- DATA EXTRACT:
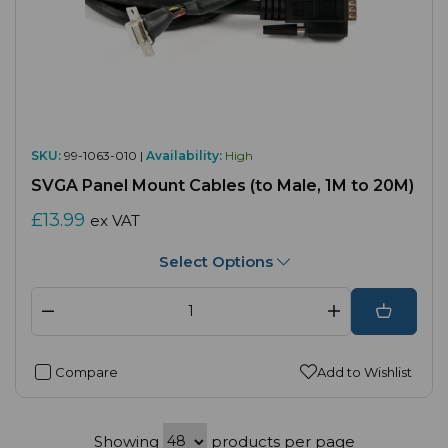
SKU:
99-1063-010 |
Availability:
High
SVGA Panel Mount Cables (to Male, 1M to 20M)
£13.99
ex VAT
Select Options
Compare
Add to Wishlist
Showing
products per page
--
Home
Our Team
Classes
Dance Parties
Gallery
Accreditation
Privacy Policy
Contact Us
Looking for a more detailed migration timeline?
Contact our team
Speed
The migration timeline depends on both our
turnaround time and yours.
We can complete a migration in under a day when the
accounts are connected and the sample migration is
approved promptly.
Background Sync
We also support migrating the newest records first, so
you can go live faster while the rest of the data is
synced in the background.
...
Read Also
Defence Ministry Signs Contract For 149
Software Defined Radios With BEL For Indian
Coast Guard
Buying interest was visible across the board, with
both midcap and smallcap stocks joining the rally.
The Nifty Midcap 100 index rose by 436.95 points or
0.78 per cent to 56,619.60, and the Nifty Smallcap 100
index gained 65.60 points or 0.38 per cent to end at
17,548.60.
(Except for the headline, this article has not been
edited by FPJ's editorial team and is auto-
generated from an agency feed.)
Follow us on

- WHAT TO DO:
Using the data above, extract exactly the lines from the one that holds "The Nifty Midcap" to the one that holds "Follow us on", both ends included, and no others.

- EXPECTED OUTPUT:
The Nifty Midcap 100 index rose by 436.95 points or
0.78 per cent to 56,619.60, and the Nifty Smallcap 100
index gained 65.60 points or 0.38 per cent to end at
17,548.60.
(Except for the headline, this article has not been
edited by FPJ's editorial team and is auto-
generated from an agency feed.)
Follow us on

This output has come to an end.